I frankly don't see any reason why they should go back to $8, $9, $10, which we have seen three years ago, not 20 years ago. That is an area which I'm not expecting any good news. The area of the differential between light crude and heavy crude, which has been the, how can I say, the key around which any refining system has been built for 40 years, I mean, frankly, there is no reason why this gap should not go back where it has been forever. Let's say the differential between light crude and heavy crude today is what, Angelo?

Claudio Descalzi
COO of Exploration, and Production, Eni

$3.

Paolo Scaroni
CEO, Eni

$3. It has been forever $10. When the oil price was $60, $50 was 10. Now, at $120, it's 3. If you imagine our results, our results with a differential similar to what has been, you will see that our results are much, much better. Let me add another point. Every time that the cost of energy goes up, and for us, the cost of energy is the price of oil goes up, what happens is that we have in our reported result a loss. In our net result, we have a profit because while the price of energy goes up and therefore the cost of producing gasoline goes up, the stock that we have creates a lot of value. Of course, you do not see this value because we are not here liquidating the company.

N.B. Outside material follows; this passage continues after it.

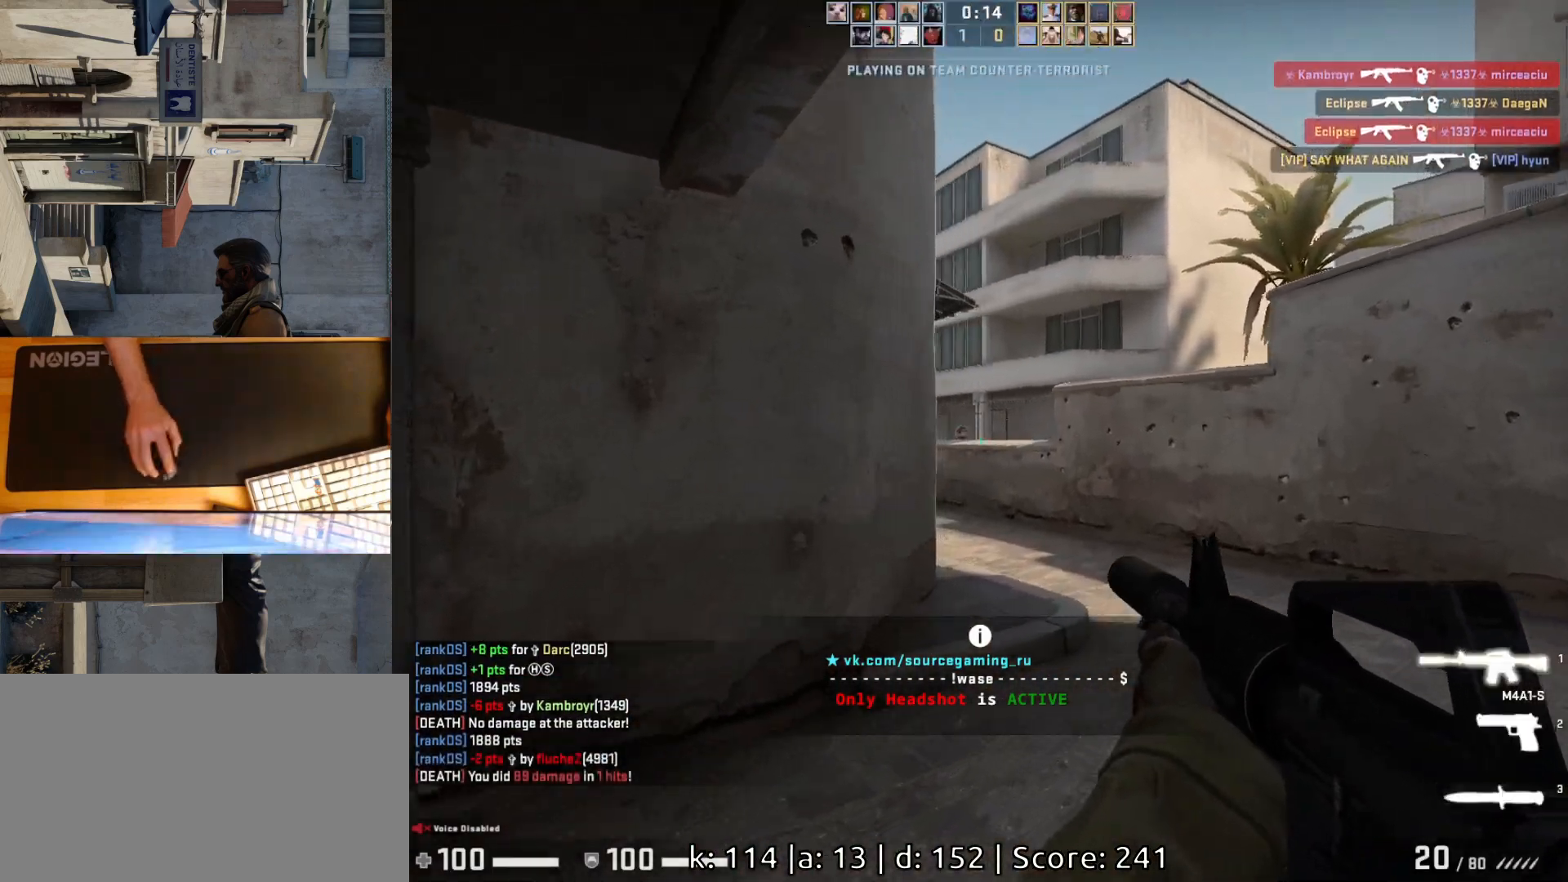
{"keys": ["d", "w"], "mouse": [], "events": [[133, "w", "down"], [183, "d", "up"], [233, "a", "down"], [383, "d", "down"], [433, "a", "up"]]}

In fact, if we take into account the growth in value of our stocks of today, this more than offsets all the losses we have made in retirement. I'm not saying this just to make us happy because we are not happy, but just to give you how important these two elements are in our account. As for actions in terms of refining, that is a potential temporary or permanent closure of some refining capacity in Italy, we do not exclude them at all. I don't know if I've been answering to your question, Claudio. Mozambique.

Claudio Descalzi
COO of Exploration, and Production, Eni

Mozambique. First, I'd like to remember that before talking about operatorship, we have to unitize the area. Once we have unitized the area based on the gas in place, we have to agree on a plan of development, and the plan of development must be approved by the authorities. I'd like to give you additional elements. First, we have a stake of 70% in area four. Second, we are the first operator in Africa. Third, we participate and we constructed eight trains of LNG in Africa already. We start from this position.

Paolo Scaroni
CEO, Eni

Okay. It's a good starting point, I have to say. Let me, on SNAM, a few words about SNAM. Now, of course, you are mentioning about potential combination between stock, dividends, spin-off, shares. Of course, there are all possibilities. Frankly, we are not there yet. We are not there yet. Of course, there are many ways to recognize the full value of SNAM shares in Eni. My view is simple. The day after that we lose control of the company, we want to get out. We are not in the business of holding 5%, 10%. This is not part of our business. I would add a second point. We would like to go out quick because we do not want to create a stock overhang on SNAM. We feel responsible for the well-being of SNAM shareholders. We have been bringing the company into the market.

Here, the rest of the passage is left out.